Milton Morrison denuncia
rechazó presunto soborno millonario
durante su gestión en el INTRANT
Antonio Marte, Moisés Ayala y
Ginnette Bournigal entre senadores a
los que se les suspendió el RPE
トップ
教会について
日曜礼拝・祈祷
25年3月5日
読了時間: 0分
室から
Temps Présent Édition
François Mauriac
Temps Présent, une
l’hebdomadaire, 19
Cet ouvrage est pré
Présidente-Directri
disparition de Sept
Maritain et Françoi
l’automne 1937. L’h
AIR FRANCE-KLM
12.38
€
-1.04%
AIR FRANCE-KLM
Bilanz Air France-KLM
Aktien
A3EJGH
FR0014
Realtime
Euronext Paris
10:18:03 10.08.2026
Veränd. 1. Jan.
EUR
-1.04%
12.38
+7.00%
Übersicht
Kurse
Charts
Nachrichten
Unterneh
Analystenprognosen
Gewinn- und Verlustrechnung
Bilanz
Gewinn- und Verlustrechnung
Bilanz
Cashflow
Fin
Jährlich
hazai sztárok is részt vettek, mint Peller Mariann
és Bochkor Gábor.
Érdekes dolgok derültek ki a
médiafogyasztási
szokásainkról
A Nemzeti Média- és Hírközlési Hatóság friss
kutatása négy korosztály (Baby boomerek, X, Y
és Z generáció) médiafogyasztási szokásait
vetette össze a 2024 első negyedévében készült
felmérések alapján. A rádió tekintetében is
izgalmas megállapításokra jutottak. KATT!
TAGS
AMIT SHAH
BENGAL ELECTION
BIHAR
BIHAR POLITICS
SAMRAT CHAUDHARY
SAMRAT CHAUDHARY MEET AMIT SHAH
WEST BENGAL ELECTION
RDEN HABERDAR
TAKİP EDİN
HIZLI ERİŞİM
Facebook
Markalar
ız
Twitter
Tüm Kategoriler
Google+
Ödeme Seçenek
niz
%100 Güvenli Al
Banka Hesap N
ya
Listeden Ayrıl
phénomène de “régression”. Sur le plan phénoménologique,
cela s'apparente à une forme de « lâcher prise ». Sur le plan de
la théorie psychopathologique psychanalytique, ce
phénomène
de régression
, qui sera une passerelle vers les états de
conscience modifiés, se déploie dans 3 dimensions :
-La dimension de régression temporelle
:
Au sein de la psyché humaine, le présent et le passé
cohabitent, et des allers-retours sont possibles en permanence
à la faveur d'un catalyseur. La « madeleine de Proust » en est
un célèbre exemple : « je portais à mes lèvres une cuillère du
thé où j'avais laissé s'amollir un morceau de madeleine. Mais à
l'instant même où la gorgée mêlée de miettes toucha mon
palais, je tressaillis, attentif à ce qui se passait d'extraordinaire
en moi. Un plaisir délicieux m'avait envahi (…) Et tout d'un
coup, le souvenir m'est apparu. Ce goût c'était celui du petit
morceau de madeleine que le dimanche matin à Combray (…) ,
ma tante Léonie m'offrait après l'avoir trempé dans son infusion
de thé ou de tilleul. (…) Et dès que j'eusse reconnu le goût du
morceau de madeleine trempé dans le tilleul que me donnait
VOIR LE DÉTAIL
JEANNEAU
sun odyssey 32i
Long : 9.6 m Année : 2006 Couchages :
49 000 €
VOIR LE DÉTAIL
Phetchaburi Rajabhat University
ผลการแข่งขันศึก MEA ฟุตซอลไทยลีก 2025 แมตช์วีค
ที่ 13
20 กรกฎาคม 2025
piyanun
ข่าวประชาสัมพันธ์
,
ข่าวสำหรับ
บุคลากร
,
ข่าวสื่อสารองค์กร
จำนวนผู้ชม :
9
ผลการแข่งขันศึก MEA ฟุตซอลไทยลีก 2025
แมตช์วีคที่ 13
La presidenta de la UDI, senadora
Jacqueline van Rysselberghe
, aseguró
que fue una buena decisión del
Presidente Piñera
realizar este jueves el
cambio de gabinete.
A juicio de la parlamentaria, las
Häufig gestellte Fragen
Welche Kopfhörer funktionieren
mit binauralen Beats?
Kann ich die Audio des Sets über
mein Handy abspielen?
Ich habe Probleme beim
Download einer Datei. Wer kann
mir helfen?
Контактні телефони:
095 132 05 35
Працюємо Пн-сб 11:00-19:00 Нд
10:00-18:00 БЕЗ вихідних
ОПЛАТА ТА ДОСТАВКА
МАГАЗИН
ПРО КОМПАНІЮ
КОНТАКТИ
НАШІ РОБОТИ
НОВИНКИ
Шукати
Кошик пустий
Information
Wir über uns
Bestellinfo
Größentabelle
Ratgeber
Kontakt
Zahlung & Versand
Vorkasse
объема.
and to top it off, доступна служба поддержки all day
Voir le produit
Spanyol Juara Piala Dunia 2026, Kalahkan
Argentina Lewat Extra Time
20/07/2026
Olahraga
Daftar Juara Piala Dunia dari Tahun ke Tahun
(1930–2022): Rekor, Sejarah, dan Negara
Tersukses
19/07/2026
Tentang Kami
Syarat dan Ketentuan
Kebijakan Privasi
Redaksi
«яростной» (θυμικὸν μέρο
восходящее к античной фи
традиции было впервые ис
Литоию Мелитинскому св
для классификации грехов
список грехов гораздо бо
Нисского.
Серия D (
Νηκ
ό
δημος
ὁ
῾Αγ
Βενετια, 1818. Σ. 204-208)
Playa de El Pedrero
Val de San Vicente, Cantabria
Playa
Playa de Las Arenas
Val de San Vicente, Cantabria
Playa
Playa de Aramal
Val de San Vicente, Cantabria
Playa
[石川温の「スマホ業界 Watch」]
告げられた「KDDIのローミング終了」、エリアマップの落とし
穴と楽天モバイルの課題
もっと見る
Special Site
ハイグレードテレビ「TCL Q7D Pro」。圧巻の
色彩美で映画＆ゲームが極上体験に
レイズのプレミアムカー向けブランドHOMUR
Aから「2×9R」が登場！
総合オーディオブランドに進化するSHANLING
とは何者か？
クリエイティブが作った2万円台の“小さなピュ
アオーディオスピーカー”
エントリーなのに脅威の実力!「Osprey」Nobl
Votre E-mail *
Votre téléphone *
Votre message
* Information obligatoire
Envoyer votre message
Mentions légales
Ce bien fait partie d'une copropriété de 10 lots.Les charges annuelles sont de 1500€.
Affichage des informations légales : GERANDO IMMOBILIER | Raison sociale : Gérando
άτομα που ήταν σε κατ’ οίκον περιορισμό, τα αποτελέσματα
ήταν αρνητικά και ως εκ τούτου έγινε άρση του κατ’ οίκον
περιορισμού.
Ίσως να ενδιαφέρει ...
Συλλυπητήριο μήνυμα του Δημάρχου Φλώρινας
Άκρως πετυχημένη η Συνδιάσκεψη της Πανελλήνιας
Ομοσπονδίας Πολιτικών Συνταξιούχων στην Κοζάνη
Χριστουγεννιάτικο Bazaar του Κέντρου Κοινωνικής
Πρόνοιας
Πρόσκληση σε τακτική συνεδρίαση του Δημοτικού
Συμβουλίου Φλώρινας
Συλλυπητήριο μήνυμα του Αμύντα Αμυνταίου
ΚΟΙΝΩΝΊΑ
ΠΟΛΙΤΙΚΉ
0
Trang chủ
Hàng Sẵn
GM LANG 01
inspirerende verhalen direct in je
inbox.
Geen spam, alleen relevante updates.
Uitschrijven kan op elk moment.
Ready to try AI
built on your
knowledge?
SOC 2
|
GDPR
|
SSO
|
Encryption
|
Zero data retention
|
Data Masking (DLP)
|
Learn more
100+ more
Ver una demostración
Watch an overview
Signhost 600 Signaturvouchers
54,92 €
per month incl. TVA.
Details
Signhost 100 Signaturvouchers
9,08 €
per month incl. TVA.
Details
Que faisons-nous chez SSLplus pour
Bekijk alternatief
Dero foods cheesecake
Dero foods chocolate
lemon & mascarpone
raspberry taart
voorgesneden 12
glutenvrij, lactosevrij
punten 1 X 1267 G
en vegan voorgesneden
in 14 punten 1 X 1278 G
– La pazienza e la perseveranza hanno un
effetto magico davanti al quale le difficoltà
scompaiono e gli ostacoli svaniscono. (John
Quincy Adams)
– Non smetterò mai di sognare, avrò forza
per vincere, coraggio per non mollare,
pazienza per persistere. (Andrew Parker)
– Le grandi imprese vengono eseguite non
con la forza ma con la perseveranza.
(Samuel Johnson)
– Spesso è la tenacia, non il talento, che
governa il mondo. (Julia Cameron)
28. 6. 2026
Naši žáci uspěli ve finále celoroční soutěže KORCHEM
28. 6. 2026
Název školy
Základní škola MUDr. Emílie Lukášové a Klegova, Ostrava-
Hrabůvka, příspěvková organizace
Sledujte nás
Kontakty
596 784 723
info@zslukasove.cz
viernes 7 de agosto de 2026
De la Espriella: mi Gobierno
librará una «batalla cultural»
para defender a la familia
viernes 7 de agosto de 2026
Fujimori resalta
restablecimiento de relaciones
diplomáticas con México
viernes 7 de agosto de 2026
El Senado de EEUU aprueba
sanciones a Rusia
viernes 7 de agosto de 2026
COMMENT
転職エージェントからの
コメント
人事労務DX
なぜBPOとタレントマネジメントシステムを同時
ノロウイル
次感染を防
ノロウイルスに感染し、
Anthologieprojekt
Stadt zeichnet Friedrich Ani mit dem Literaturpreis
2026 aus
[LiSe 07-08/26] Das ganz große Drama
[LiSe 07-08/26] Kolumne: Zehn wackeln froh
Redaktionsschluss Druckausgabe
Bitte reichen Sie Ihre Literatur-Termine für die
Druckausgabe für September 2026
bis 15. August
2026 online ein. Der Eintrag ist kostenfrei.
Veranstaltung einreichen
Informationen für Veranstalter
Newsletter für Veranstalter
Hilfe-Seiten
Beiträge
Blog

◆ Brief: Give back, unchanged, every line from the start of the records through the line that contains "felmérések alapján. A rádió tekintetében is", including that line.

◆ Solution below:
Milton Morrison denuncia
rechazó presunto soborno millonario
durante su gestión en el INTRANT
Antonio Marte, Moisés Ayala y
Ginnette Bournigal entre senadores a
los que se les suspendió el RPE
トップ
教会について
日曜礼拝・祈祷
25年3月5日
読了時間: 0分
室から
Temps Présent Édition
François Mauriac
Temps Présent, une
l’hebdomadaire, 19
Cet ouvrage est pré
Présidente-Directri
disparition de Sept
Maritain et Françoi
l’automne 1937. L’h
AIR FRANCE-KLM
12.38
€
-1.04%
AIR FRANCE-KLM
Bilanz Air France-KLM
Aktien
A3EJGH
FR0014
Realtime
Euronext Paris
10:18:03 10.08.2026
Veränd. 1. Jan.
EUR
-1.04%
12.38
+7.00%
Übersicht
Kurse
Charts
Nachrichten
Unterneh
Analystenprognosen
Gewinn- und Verlustrechnung
Bilanz
Gewinn- und Verlustrechnung
Bilanz
Cashflow
Fin
Jährlich
hazai sztárok is részt vettek, mint Peller Mariann
és Bochkor Gábor.
Érdekes dolgok derültek ki a
médiafogyasztási
szokásainkról
A Nemzeti Média- és Hírközlési Hatóság friss
kutatása négy korosztály (Baby boomerek, X, Y
és Z generáció) médiafogyasztási szokásait
vetette össze a 2024 első negyedévében készült
felmérések alapján. A rádió tekintetében is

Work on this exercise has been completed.